WildHacks+2024+hackers+created+projects+under+three+tracks%3A+urban+planning%2C+productivity+and+wellness.
Illustration by Beatrice Villaflor
WildHacks 2024 hackers created projects under three tracks: urban planning, productivity and wellness.

From Pennsylvania to Illinois, students coded through the night in WildHacks, NU’s largest hackathon, from Friday to Sunday. 

“Hackathons in general are just a way to learn programming skills and develop stuff in a collaborative environment,” McCormick senior and WildHacks Director Dilan Nair said. “That’s what WildHacks strives to do.”

Participants compete for track and challenge prizes in groups of one to four, and submissions include a link to programs in a public GitHub repository and a two minute showcase video. WildHacks provided collaborative spaces and overnight accommodations in Mudd Science and Engineering Library and Technological Institute. 

This year’s WildHacks theme was “Beyond the Books,” inspiring a bookstore and mystical quality to the projects. Projects can be submitted to as many challenges as possible and one of three tracks: urban planning, productivity and wellness.

“We’re trying to (have more of a theme) because it helps us with making more tracks, which is huge for preventing people from submitting things that they’ve already built,” Nair said.

The competition’s judges consisted of NU faculty members, and the event’s sponsors included Deloitte and CodeCrafters.io. They evaluated projects on the criteria of technical complexity, usefulness, originality, design and presentation. 

Planning for WildHacks began in Fall Quarter, which included designing a website, reserving rooms and obtaining sponsors, according to Nair. 

WildHacks is also registered with Major League Hacking, a global community of programmers, which provides resources and challenge prizes from their affiliated partners such as Adobe Express and Fidelity.

Before the hacking began on Friday evening, WildHacks hosted a Workshop Night, which included introduction sessions to prepare those with minimal coding experience and expand the accessibility of the event. Some workshops were in partnership with NU student organizations like Emerging Coders, IEEE NU and Develop + Innovate for Social Change. 

While most participants have coding experience, WildHacks Director of Sponsorship and SESP freshman Kris Yun said she encourages a variety of students with different majors to be a part of the event. 

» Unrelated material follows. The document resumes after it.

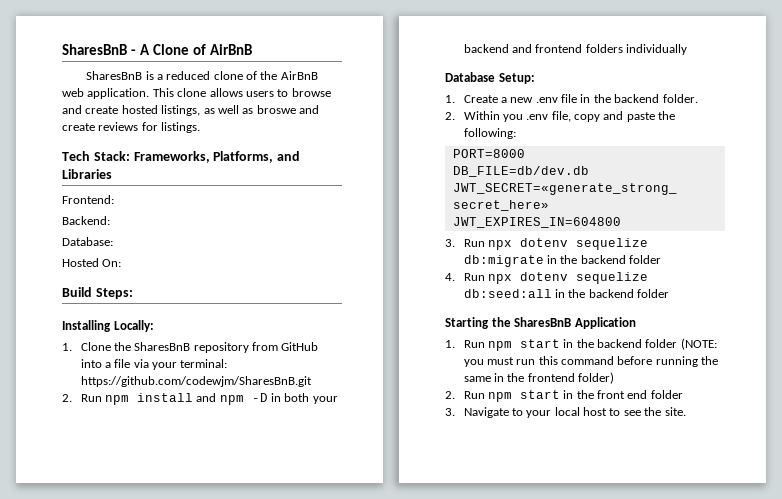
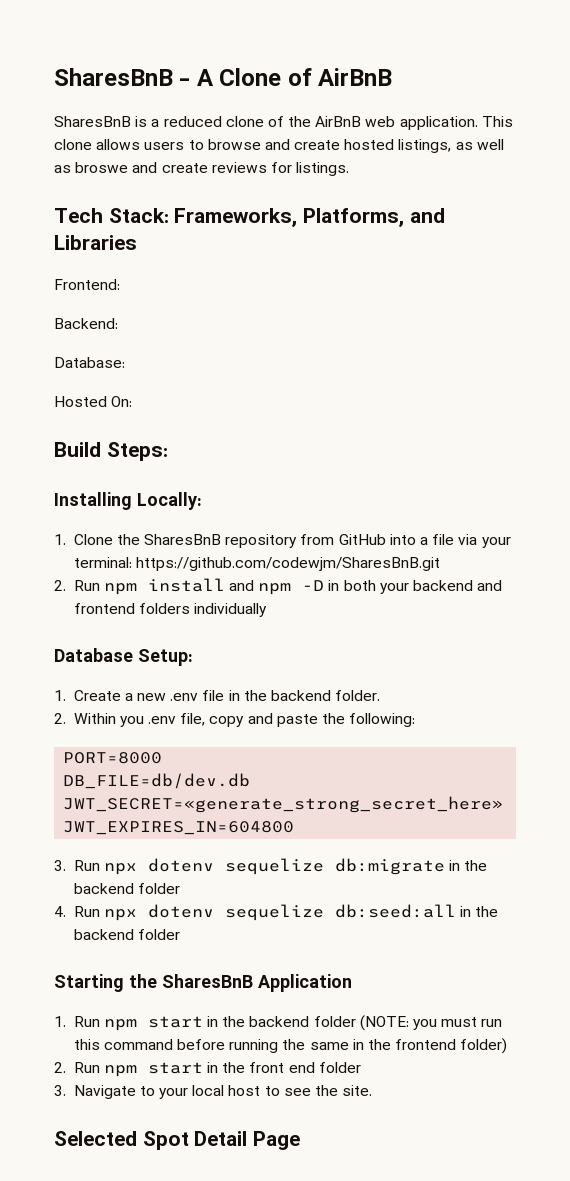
(686, 411) none -> [54,1131,301,1150] // Selected Spot Detail Page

“When it comes to hackathons like WildHacks, you need people from so many different areas of study.” Yun said. “You need, if you’re developing an app for mental health, someone who has experience of a background in psychology.”

Weinberg sophomores Yong-Yu Huang and Joanna Soltys partnered to create Bearly, a website for friends to join virtual rooms and work together. Bearly includes a chat box, timer feature and individual task lists for users to study with friends.  

Working until early hours in the morning, Huang said they did not have much backend experience in coding and server hosting, so they were proud to complete the project.

Soltys said she found her time at WildHacks fulfilling and is excited to return to WildHacks to see her growth over a year. 

“Being able to start a project that we knew we had absolutely no idea how to do in the first place and still be able to come up with some sort of product at the end of it was rewarding,” she said.